- Born: April 8, 1926
- Died: February 5, 2003 (aged 76) Oxnard, California, U.S.
- Occupations: film teacher and author

= Verne Carlson =

American film teacher and author

Verne Carlson (April 8, 1926 – February 5, 2003) was an American film cinematographer, director and writer, and a cinematography film teacher and author.

==Teacher==
Carlson was an associate professor at California State University, Long Beach and also taught at the American Film Institute in cinematography.

==Author==
Carlson wrote or co-wrote 22 books which had 102 publications in 4 languages. His works comprise more than 1,500 library holdings in the genre of handbooks and dictionaries. His work "Cowboy Cookbook" was
designated by the Library of Congress and the U.S. State Department as
"a historical document of Western Americana". Several of his handbooks are used as course textbooks at university film schools.

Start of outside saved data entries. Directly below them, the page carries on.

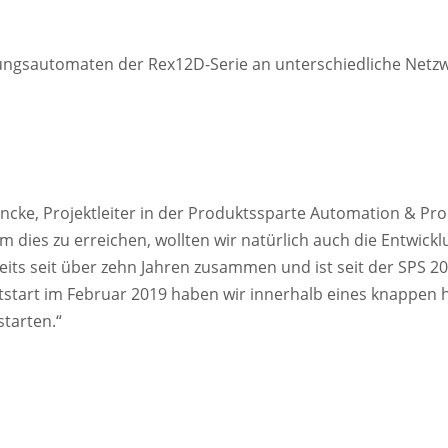
ngsautomaten der Rex12D-Serie an unterschiedliche Netzwerke
ncke, Projektleiter in der Produktssparte Automation & Proc
dies zu erreichen, wollten wir natürlich auch die Entwicklu
eits seit über zehn Jahren zusammen und ist seit der SPS 201
start im Februar 2019 haben wir innerhalb eines knappen ha
tarten.“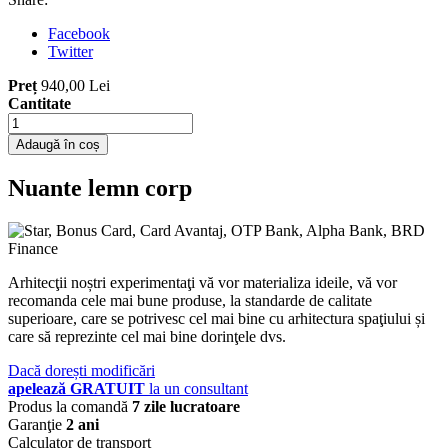
Facebook
Twitter
Preț
940,00 Lei
Cantitate
Adaugă în coș
Nuante lemn corp
Arhitecţii noștri experimentaţi vă vor materializa ideile, vă vor
recomanda cele mai bune produse, la standarde de calitate
superioare, care se potrivesc cel mai bine cu arhitectura spaţiului și
care să reprezinte cel mai bine dorinţele dvs.
Dacă dorești modificări
apelează GRATUIT
la un consultant
Produs la comandă
7 zile lucratoare
Garanţie
2 ani
Calculator de transport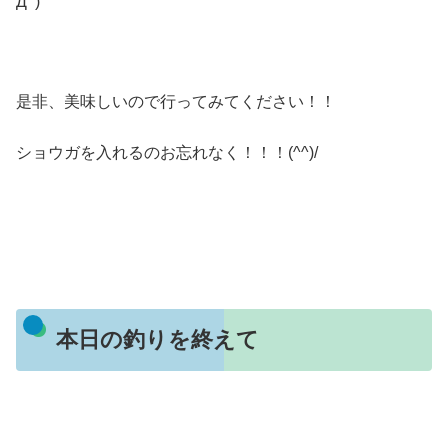
Дﾟ)
是非、美味しいので行ってみてください！！
ショウガを入れるのお忘れなく！！！(^^)/
本日の釣りを終えて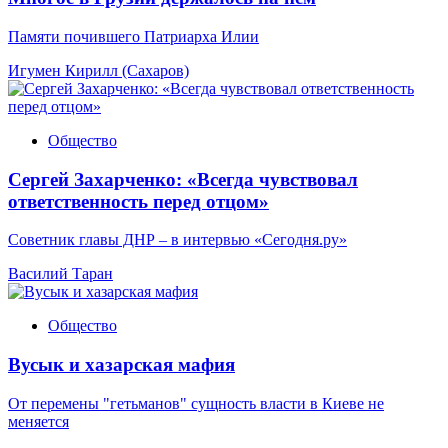
Памяти почившего Патриарха Илии
Игумен Кирилл (Сахаров)
Общество
Сергей Захарченко: «Всегда чувствовал
ответственность перед отцом»
Советник главы ДНР – в интервью «Сегодня.ру»
Василий Таран
Общество
Вусык и хазарская мафия
От перемены "гетьманов" сущность власти в Киеве не
меняется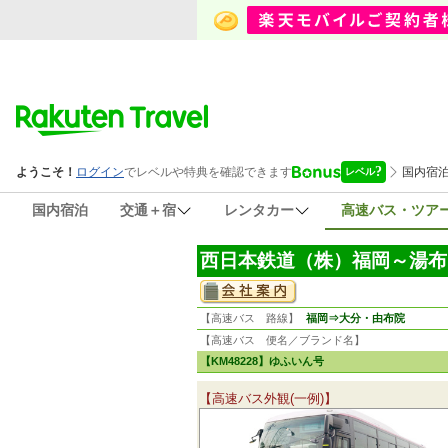
国内宿泊
交通＋宿
レンタカー
高速バス・ツア
西日本鉄道（株）福岡～湯布
【高速バス 路線】
福岡⇒大分・由布院
【高速バス 便名／ブランド名】
【KM48228】ゆふいん号
【高速バス外観(一例)】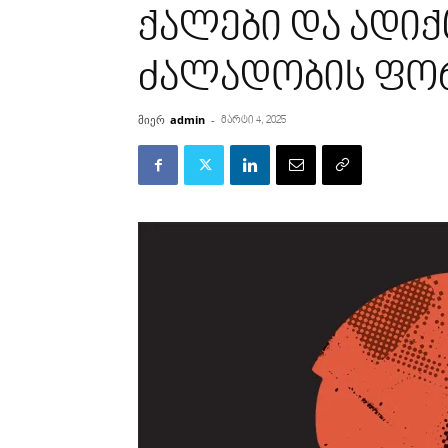
ქალები და ადი
ძალადობის ფო
მიერ
admin
-
მარტი 4, 2025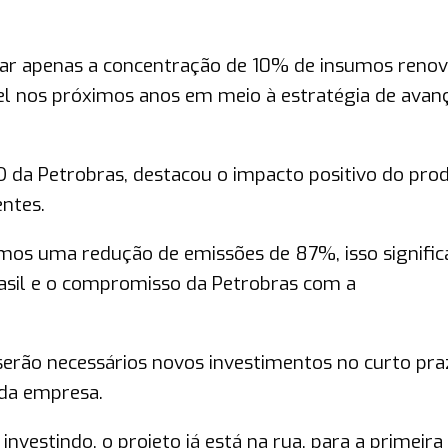
çar apenas a concentração de 10% de insumos renov
el nos próximos anos em meio à estratégia de avan
da Petrobras, destacou o impacto positivo do pro
ntes.
imos uma redução de emissões de 87%, isso signifi
asil e o compromisso da Petrobras com a
erão necessários novos investimentos no curto pr
 da empresa.
investindo, o projeto já está na rua, para a primeira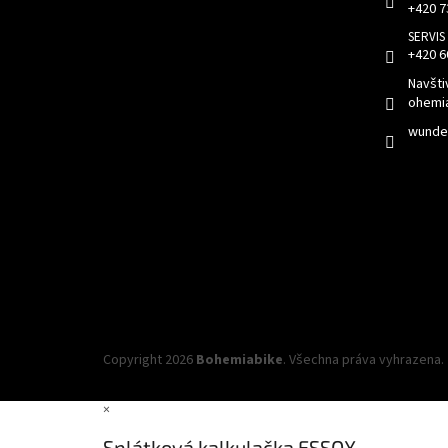
+420 7
+420 6
Navšti
ohemi
wunder
Copyright 2026
Bohemiabike
. Všechna práva vyhrazena.
×
Splátková kalkulačka ESSOX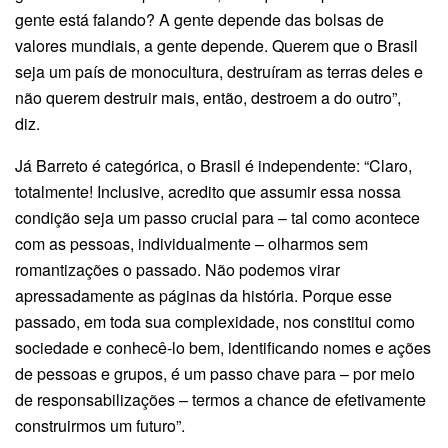
gente está falando? A gente depende das bolsas de
valores mundiais, a gente depende. Querem que o Brasil
seja um país de monocultura, destruíram as terras deles e
não querem destruir mais, então, destroem a do outro”,
diz.
Já Barreto é categórica, o Brasil é independente: “Claro,
totalmente! Inclusive, acredito que assumir essa nossa
condição seja um passo crucial para – tal como acontece
com as pessoas, individualmente – olharmos sem
romantizações o passado. Não podemos virar
apressadamente as páginas da história. Porque esse
passado, em toda sua complexidade, nos constitui como
sociedade e conhecê-lo bem, identificando nomes e ações
de pessoas e grupos, é um passo chave para – por meio
de responsabilizações – termos a chance de efetivamente
construirmos um futuro”.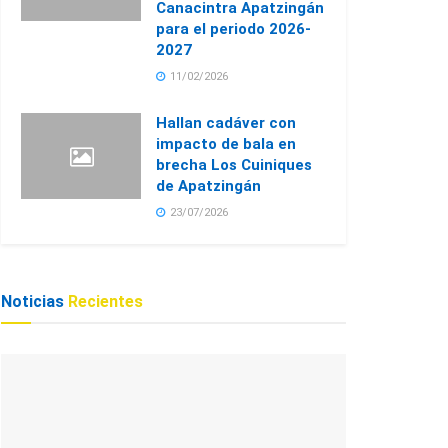
Canacintra Apatzingán
para el periodo 2026-
2027
11/02/2026
Hallan cadáver con
impacto de bala en
brecha Los Cuiniques
de Apatzingán
23/07/2026
Noticias
Recientes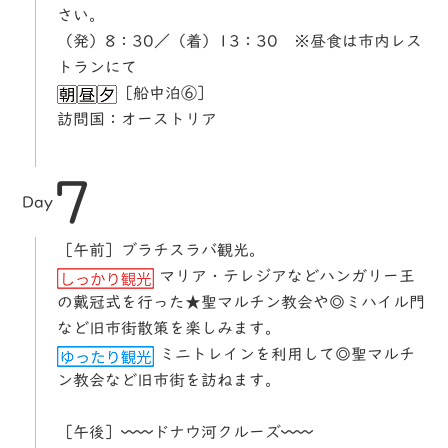
さい。
（発）8：30／（着）13：30 ※昼食は市内レス
トランにて
［船中泊⑥］
訪問国：オーストリア
7
Day
［午前］ブラチスラバ観光。
マリア・テレジアなどハンガリー王
の戴冠式を行った★聖マルチン教会や◎ミハイル門
など旧市街散策を楽しみます。
ミニトレインを利用して◎聖マルチ
ン教会など旧市街を訪ねます。
［午後］〰〰ドナウ河クルーズ〰〰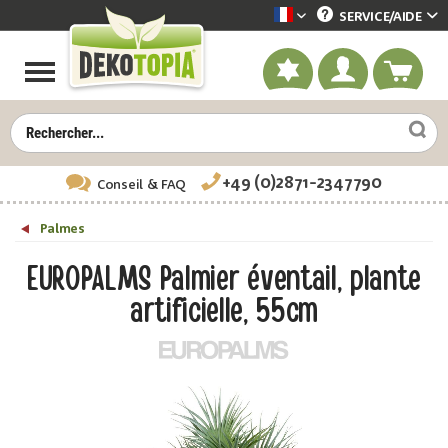
SERVICE/
AIDE
Dekotopia französisch
+49 (0)2871-2347790
Conseil
& FAQ
Palmes
EUROPALMS Palmier éventail, plante
artificielle, 55cm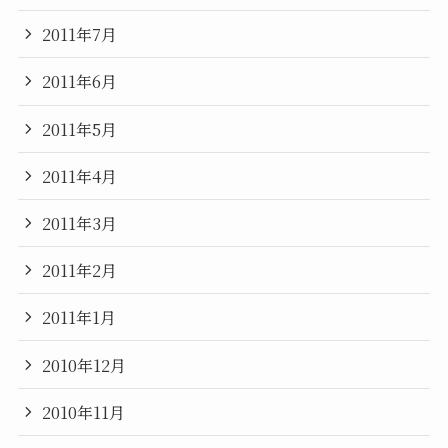
2011年7月
2011年6月
2011年5月
2011年4月
2011年3月
2011年2月
2011年1月
2010年12月
2010年11月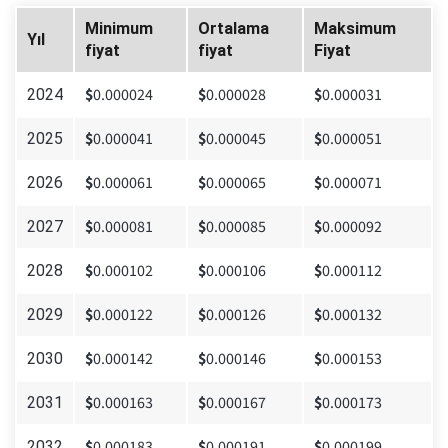
Minimum
Ortalama
Maksimum
Yıl
fiyat
fiyat
Fiyat
$
0.000024
$
0.000028
$
0.000031
2024
$
0.000041
$
0.000045
$
0.000051
2025
$
0.000061
$
0.000065
$
0.000071
2026
$
0.000081
$
0.000085
$
0.000092
2027
$
0.000102
$
0.000106
$
0.000112
2028
$
0.000122
$
0.000126
$
0.000132
2029
$
0.000142
$
0.000146
$
0.000153
2030
$
0.000163
$
0.000167
$
0.000173
2031
$
0.000183
$
0.000191
$
0.000199
2032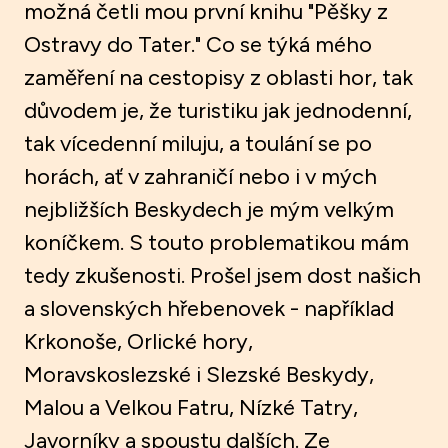
možná četli mou první knihu "Pěšky z
Ostravy do Tater." Co se týká mého
zaměření na cestopisy z oblasti hor, tak
důvodem je, že turistiku jak jednodenní,
tak vícedenní miluju, a toulání se po
horách, ať v zahraničí nebo i v mých
nejbližších Beskydech je mým velkým
koníčkem. S touto problematikou mám
tedy zkušenosti. Prošel jsem dost našich
a slovenských hřebenovek - například
Krkonoše, Orlické hory,
Moravskoslezské i Slezské Beskydy,
Malou a Velkou Fatru, Nízké Tatry,
Javorníky a spoustu dalších. Ze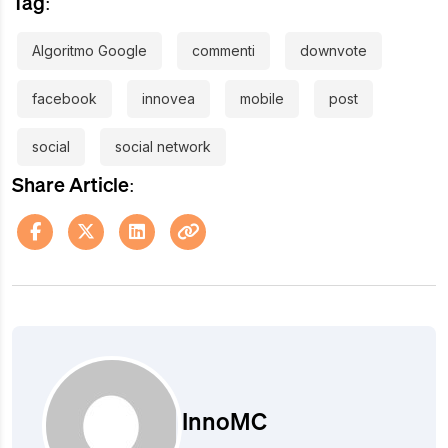
Tag:
Algoritmo Google
commenti
downvote
facebook
innovea
mobile
post
social
social network
Share Article:
InnoMC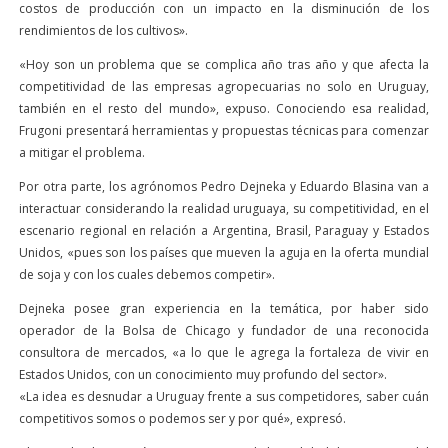
costos de producción con un impacto en la disminución de los
rendimientos de los cultivos».
«Hoy son un problema que se complica año tras año y que afecta la
competitividad de las empresas agropecuarias no solo en Uruguay,
también en el resto del mundo», expuso. Conociendo esa realidad,
Frugoni presentará herramientas y propuestas técnicas para comenzar
a mitigar el problema.
Por otra parte, los agrónomos Pedro Dejneka y Eduardo Blasina van a
interactuar considerando la realidad uruguaya, su competitividad, en el
escenario regional en relación a Argentina, Brasil, Paraguay y Estados
Unidos, «pues son los países que mueven la aguja en la oferta mundial
de soja y con los cuales debemos competir».
Dejneka posee gran experiencia en la temática, por haber sido
operador de la Bolsa de Chicago y fundador de una reconocida
consultora de mercados, «a lo que le agrega la fortaleza de vivir en
Estados Unidos, con un conocimiento muy profundo del sector».
«La idea es desnudar a Uruguay frente a sus competidores, saber cuán
competitivos somos o podemos ser y por qué», expresó.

His works include:

- The Professional Cameraman's Handbook by Sylvia E. Carlson and Verne Carlson, (1970) a.k.a. "Professional 16/35mm Cameraman's Handbook" ISBN 0-240-80080-X
- Professional Lighting Handbook by Verne and Sylvia Carlson, (1984) ISBN 0-240-51721-0
- Translation of Film & Video Terms into French by Verne Carlson, (1984) ISBN 0-943288-00-2
- Translation of Film & Video Terms into German by Verne Carlson, (1984) ISBN 0-943288-01-0
- Translation of Film & Video Terms into Italian by Verne Carlson, (1984) ISBN 0-943288-02-9
- Translation of Film & Video Terms into Spanish by Verne Carlson, (1984) ISBN 0-943288-02-9
- Translation of Film & Video Terms into Japanese by Verne Carlson, (1984) ISBN 0-943288-03-7
- The Cowboy Cookbook by Verne Carlson, (June 15, 1999) ISBN 978-0-937844-00-7

==Final years==
Carlson moved to Oxnard, California with his partner and died of heart failure on February 5, 2003.